DungBeetle is a lightweight, single binary distributed job server designed for queuing and asynchronously executing large numbers of SQL read jobs (eg: reports) against SQL databases. When the read jobs are executed, the results are written to separate ephemeral results databases (where the results of every job is its own dedicated table), enabling faster retrieval.
A prominent usecase is user facing report generation in applications where requests can be queued and reports returned asynchronously without overloading large source databases.
Features
- Supports MySQL, PostgreSQL, ClickHouse as source databases.
- Supports MySQL and PostgreSQL as result / cache databases for job results.
- Standalone server that exposes HTTP APIs for managing jobs and groups of jobs (list, post, status check, cancel jobs).
- Reads SQL queries from .sql files and registers them as jobs ready to be queued.

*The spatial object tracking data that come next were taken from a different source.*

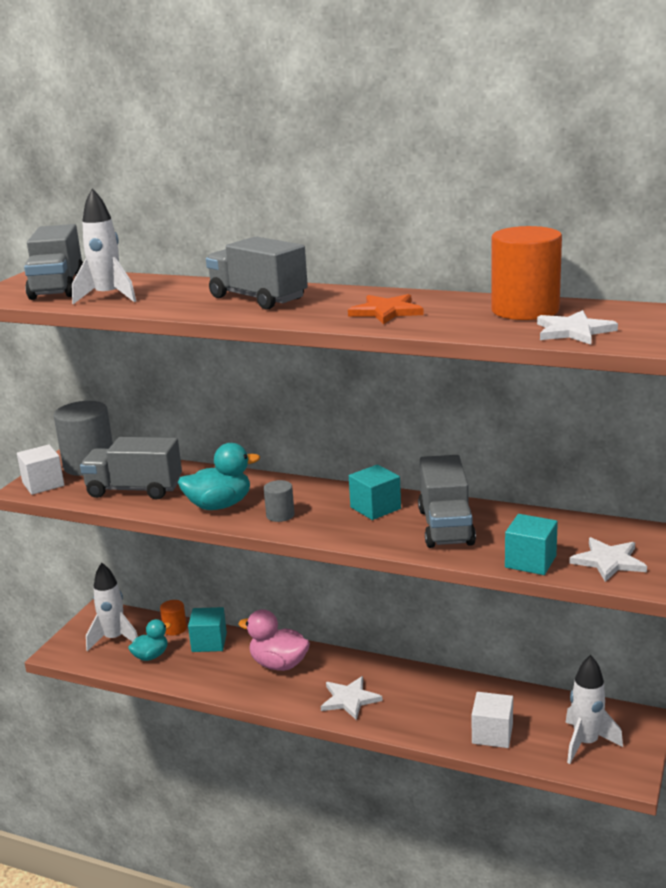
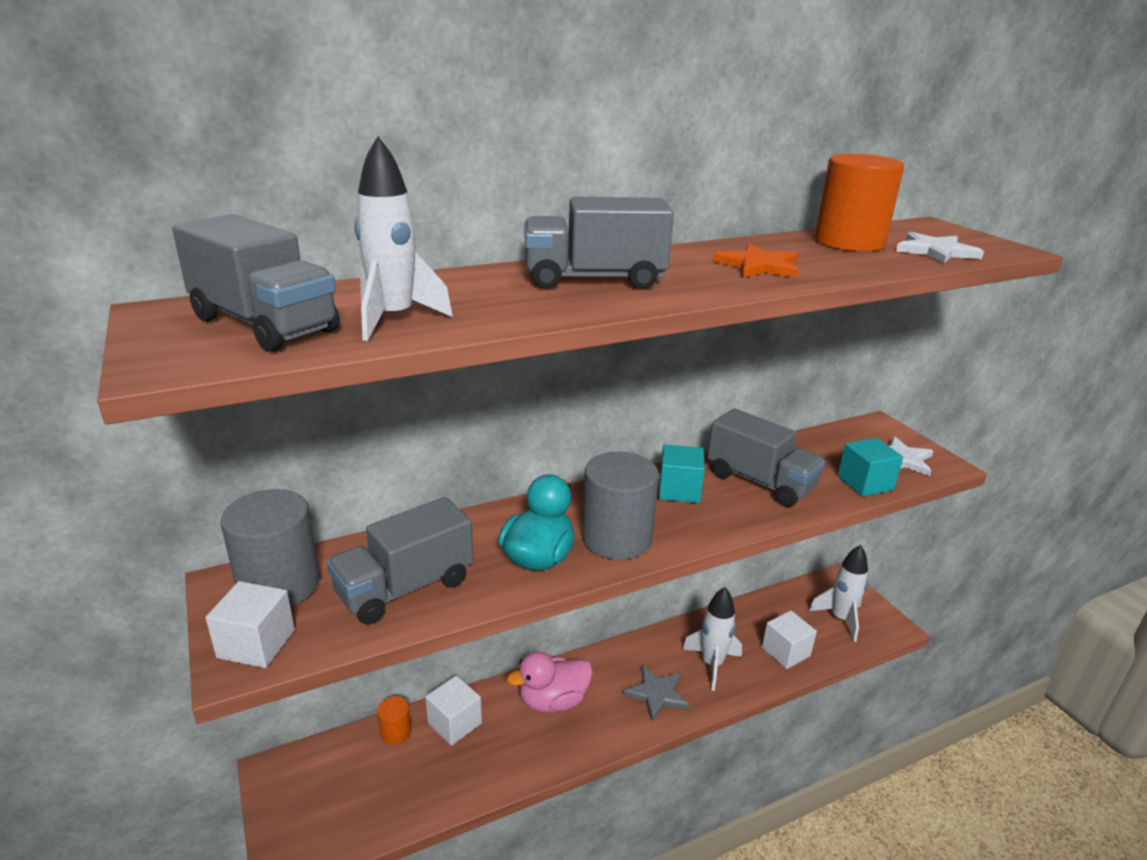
camera: 50 degrees left, 5 degrees up
(114, 639) = (340, 791): white rocket -> white rocket (712, 664)
(151, 656) = (413, 781): turquoise duck -> none
(209, 642) = (454, 723): turquoise cube -> white cube
(280, 515) = (616, 538): grey cylinder -> grey cylinder, size x2.06
(349, 699) = (656, 693): white star -> grey star

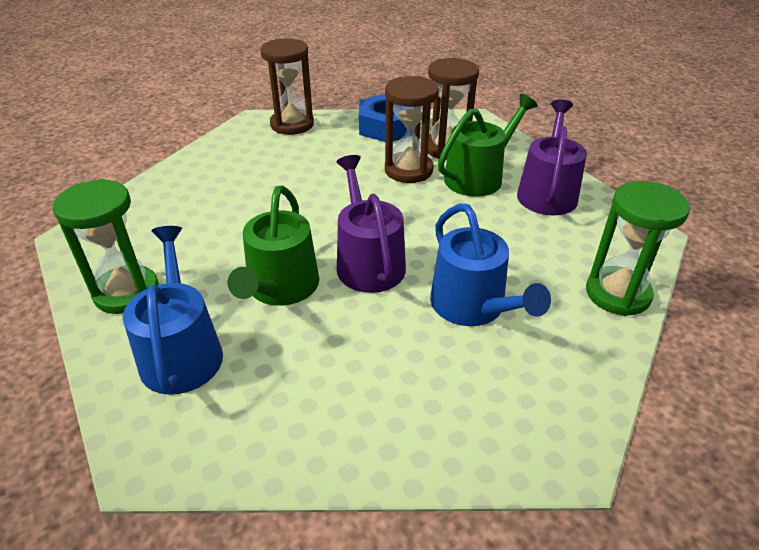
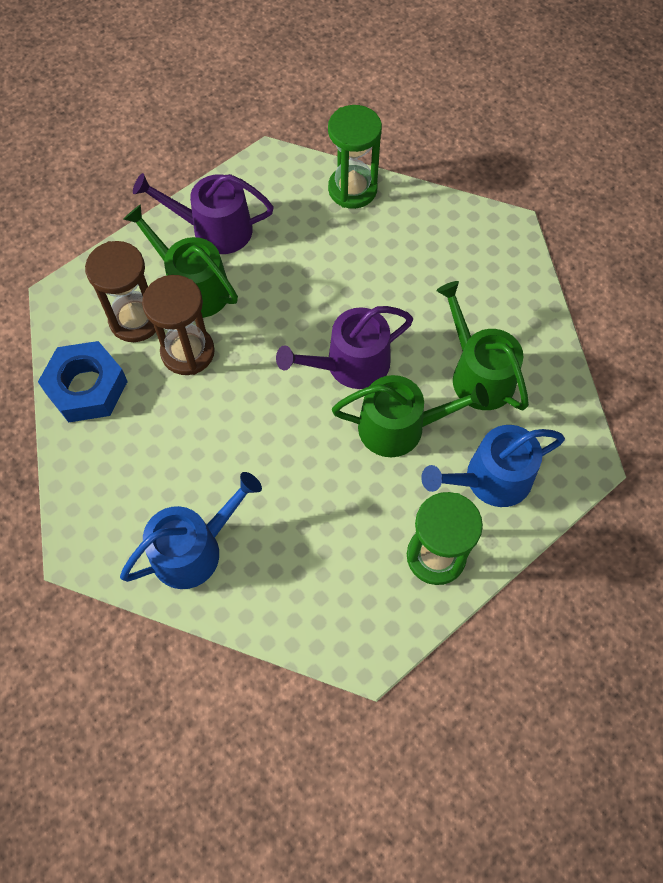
camera: 100 degrees left, 25 degrees up
(292, 124) = (89, 500): brown hourglass -> none
(322, 367) = (478, 374): none -> green watering can
(473, 306) = (389, 282): blue watering can -> blue watering can (194, 549)

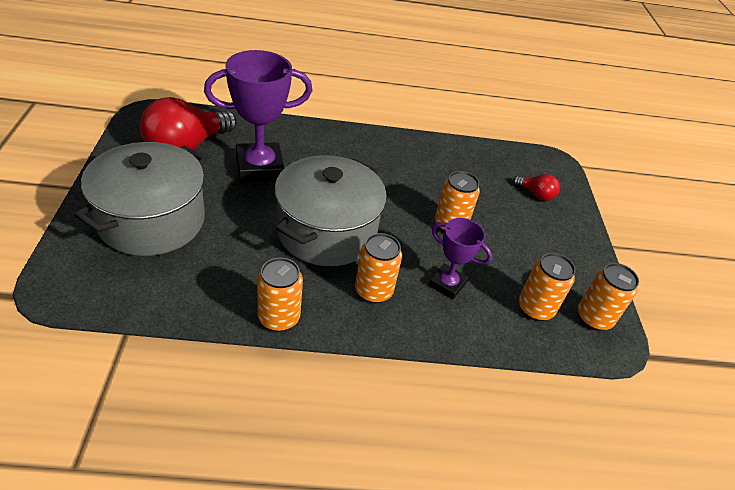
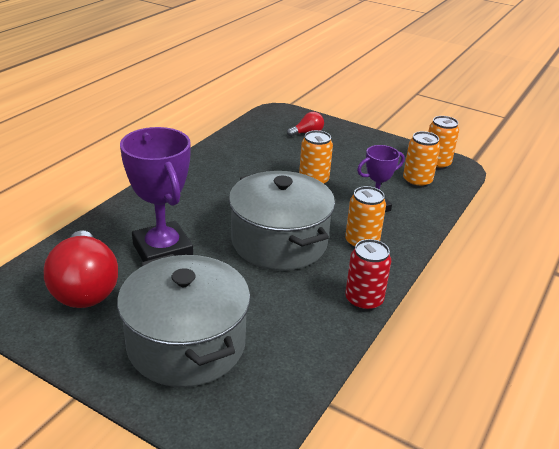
camera: 55 degrees left, 10 degrees down
(259, 168) = (163, 251): purple trophy -> purple trophy turned 45 degrees counterclockwise
(279, 318) = (364, 300): orange can -> red can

- Supports multi-process, multi-threaded, asynchronous distributed job queueing via a common broker backend (Redis, AMQP etc.)
Usecase
Consider an application with a very large SQL database. When there are several thousand concurrent users requesting reports from an application connected to it, every second of I/O delay during query execution can bottleneck the application and the database, causing a snowball effect.

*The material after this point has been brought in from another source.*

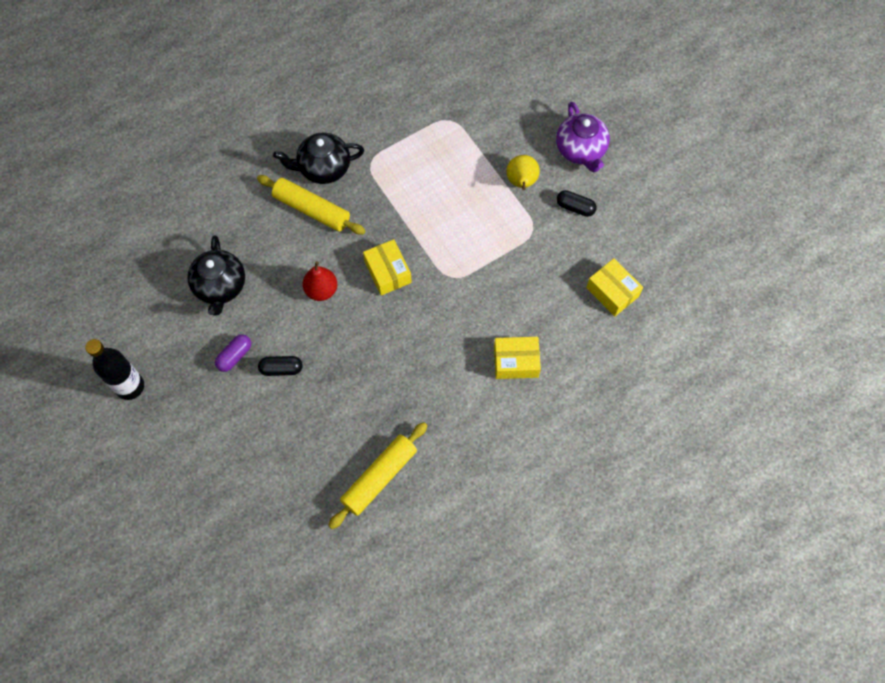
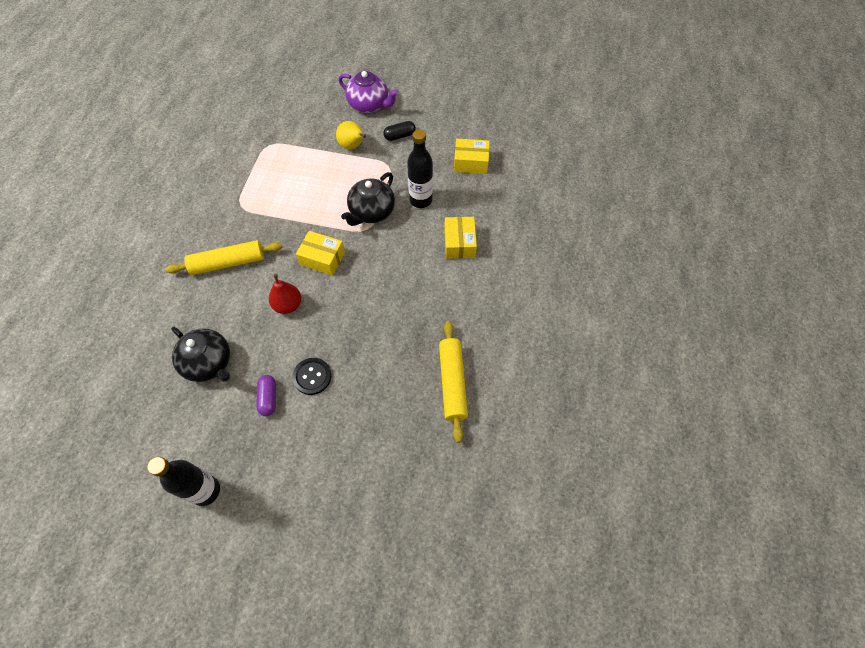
camera: 45 degrees left, 5 degrees down
(281, 369) = (312, 376): black capsule -> black button
(323, 168) = (210, 232): black teapot -> black teapot (371, 212)
(516, 362) = (459, 243): yellow box -> yellow box turned 45 degrees counterclockwise
(526, 290) = (421, 200): none -> black bottle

Instead, user requests for report generations can be deferred to a job queue in the backend, there by immediately freeing up the frontend application. The reports are presented to users as they're executed (frontend polls the job's status and prevents the user from sending any more queries). DungBeetle server and worker instances also act as traffic control and prevent the primary database from being indundated with requests.
Once the reports are generated (SQL queries finish executing), it's natural for users to further transform the results by slicing, sorting, and filtering, generating additional queries to the primary database. To offset this load, these subsequent queries can be sent to the smaller, much faster results cache database. These results are of course ephemeral and can be thrown away or expired.

Concepts
Task
A task is a named SQL query that is loaded into the server on startup. Tasks are defined in .sql files in the simple goyesql format. Such queries are self-contained and produce the desired final output with neatly named columns. They can take arbitrary positional arguments for execution. A task can be attached to one or more specific databases defined in the configuration using the -- db: tag. In case of multiple databases, the query will be executed against a random one from the list, unless a specific database is specified in the API request (db). A -- queue: tag to always route the task to a particular queue, unless it's overriden by the queue param when making a job request. A -- results: tag specifies the results backend to which the results of a task will be written. If there are multiple result backends specified, the results are written a random one.